Anna nearly broke her nose on the glass doors. “Shi-oot!” Her predicament drew condescending looks from the others whose functioning nanochips opened doors ahead of them. “Darn capacitors,” she said loud enough to excuse her to no one in particular. Perhaps if she got close enough to the door scanner, even a weak response from her nanochip might work. Anna stepped aside to press her face against the glass and snarled her tooth right up to the receiver. “Anna!” Schaden’s voice cried out from behind. Anna turned — red.

The doors hissed open at Schaden’s approach. “Can you believe it!” he said. “He actually lost! And the new ministers wasted no time running their moral algorithms against our lifetime data. It may be the fastest reputation recalculation ever.

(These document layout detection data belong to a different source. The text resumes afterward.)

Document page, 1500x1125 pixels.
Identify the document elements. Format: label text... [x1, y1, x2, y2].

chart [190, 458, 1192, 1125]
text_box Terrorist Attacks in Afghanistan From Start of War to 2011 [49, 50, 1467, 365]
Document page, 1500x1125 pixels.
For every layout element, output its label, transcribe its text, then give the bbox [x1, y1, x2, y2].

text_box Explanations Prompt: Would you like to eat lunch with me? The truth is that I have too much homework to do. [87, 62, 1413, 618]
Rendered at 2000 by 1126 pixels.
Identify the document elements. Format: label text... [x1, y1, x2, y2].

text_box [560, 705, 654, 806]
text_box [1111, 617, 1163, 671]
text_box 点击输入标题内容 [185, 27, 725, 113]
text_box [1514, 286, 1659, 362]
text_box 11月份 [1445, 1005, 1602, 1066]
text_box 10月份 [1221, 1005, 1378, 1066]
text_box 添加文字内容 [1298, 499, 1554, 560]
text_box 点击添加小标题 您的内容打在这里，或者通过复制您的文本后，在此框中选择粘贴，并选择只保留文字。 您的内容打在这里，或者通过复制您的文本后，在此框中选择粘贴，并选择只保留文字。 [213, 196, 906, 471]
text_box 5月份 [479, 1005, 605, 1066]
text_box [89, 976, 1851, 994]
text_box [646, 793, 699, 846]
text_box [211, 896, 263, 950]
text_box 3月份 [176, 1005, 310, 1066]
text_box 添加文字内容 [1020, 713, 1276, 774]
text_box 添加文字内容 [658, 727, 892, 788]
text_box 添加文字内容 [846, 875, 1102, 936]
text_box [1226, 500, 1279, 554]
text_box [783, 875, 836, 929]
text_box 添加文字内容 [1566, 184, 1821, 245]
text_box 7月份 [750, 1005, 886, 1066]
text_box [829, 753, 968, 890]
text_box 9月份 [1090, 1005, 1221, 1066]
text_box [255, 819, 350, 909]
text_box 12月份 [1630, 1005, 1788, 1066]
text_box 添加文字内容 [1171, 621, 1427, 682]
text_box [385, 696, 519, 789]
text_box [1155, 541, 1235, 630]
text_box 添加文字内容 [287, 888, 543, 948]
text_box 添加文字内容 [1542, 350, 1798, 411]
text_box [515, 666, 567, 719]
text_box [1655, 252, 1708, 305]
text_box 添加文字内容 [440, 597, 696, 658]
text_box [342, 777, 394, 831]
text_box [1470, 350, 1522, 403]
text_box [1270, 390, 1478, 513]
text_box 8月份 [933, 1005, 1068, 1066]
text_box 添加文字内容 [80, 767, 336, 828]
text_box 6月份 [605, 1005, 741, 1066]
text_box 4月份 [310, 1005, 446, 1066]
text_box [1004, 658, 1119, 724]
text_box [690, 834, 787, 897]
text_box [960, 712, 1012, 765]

My rep-score dipped a bit, but then my position at the Ministry is only mid-level.” Schaden took a breath, and Anna anxiously eyed the open doors. What had happened began to dawn on Anna.

“Honestly,” said Schaden. “I am surprised to see you here. Not that I’m not happy for you, but I took you for a true ‘if we’re right, they must be wrong’ loyalist.” Schaden cupped a hand against his mouth. “Like me,” he whispered, “you must have behaved a bit, uh, independent, outside the office.”

Anna nodded in false agreement.

“After you,” Schaden gestured toward the open doors. Anna could have entered and temporarily avoided embarrassment, but the inevitable security escort back out of the building would be far more shameful.

“Thank you, no, Schaden,” said Anna. “I think I’ll take a short walk first.”

Schaden shrugged and passed through the doors, which closed behind him. Anna brooded over a stark realization. She was roused from sleep by her virtual assistant but not with her premium channel. The shower turned on, but the hot water was rationed. A car had waited, but it brought her to . . . Anna forced herself to look across the street at the lowly Bureau.

Her nanochip had not died, Anna was loath to accept, it was she that had lost her life to a system of reward and punishment based on the conceit of changing norms, which now decided she would no longer be “liked,” “followed,” “tagged,” “checked,” or “viewed.”

The doors swooshed open behind Anna. Turning in a fleeting moment of hope, she watched that radical of the worst sort, Mary, stride past to begin her new position in the High Ministry.